Он поднял руку и замер: вдали, среди голубого неба, в блеске солнечных лучей возникало и приближалось невероятное – сияющий город, который был центром этой земли тысячи лет назад и, должно быть, отраженный воздушными сферами, парил с тех пор в каком-то ином измерении, а сейчас проносился над головами людей, и все кричали, плакали, били себя в грудь, стараясь удержать в памяти этот белоснежный храм, вычурные золотые башни и надменные стены – Иерушалаим, их былую гордость и славу, растоптанную тогда и каждое столетие, и каждый год заново, и потрясенный Андрей тоже не мог удержать слез. Они не стали ему ближе, эти странные, непонятные люди, непостижимым образом втянувшие его в гибельный водоворот своей судьбы, но в их общем, внезапно вырвавшемся отчаянии была и его собственная боль от безвозвратной потери чего-то прекрасного, неповторимого – и вот он стоит среди них и плачет вместе с ними…

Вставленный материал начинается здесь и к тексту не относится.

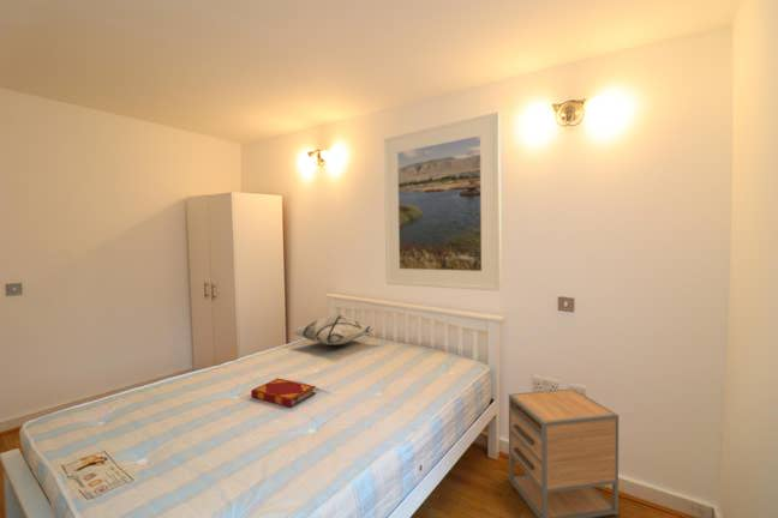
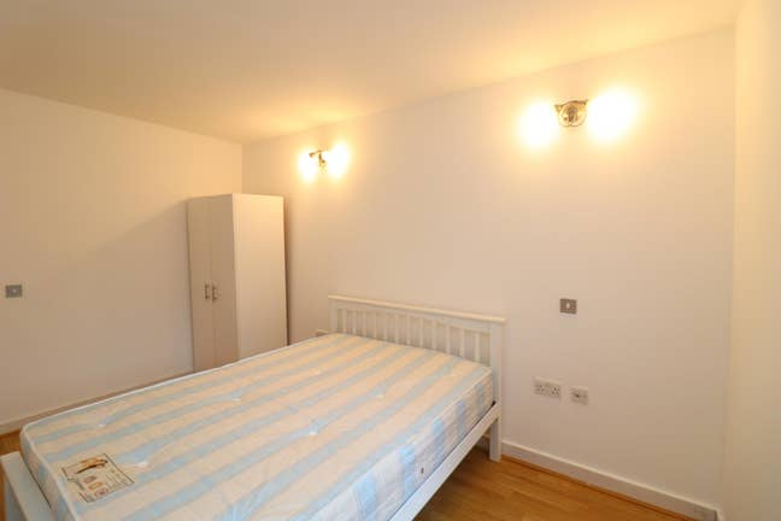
- hardback book [250,378,317,409]
- nightstand [508,387,620,518]
- decorative pillow [292,314,376,347]
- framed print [383,110,502,293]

Потом это прошло – и минута единения, и острая печаль по умершему, чья короткая жизнь казалась теперь такой же призрачной, как древний город, уже исчезнувший в далеких облаках. Окончилось все яркое, высокое, что бывает сначала в трагедии, и начались ее будни, когда нужно пожимать вялые руки вдовы, безутешно утешать, говорить о том, что она должна теперь думать о дочке, и суеверно отводить взгляд, чтобы не замечать внезапную седину в ее еще недавно рыжих волосах и почерневшее лицо, которое было как у человека, ударенного молнией…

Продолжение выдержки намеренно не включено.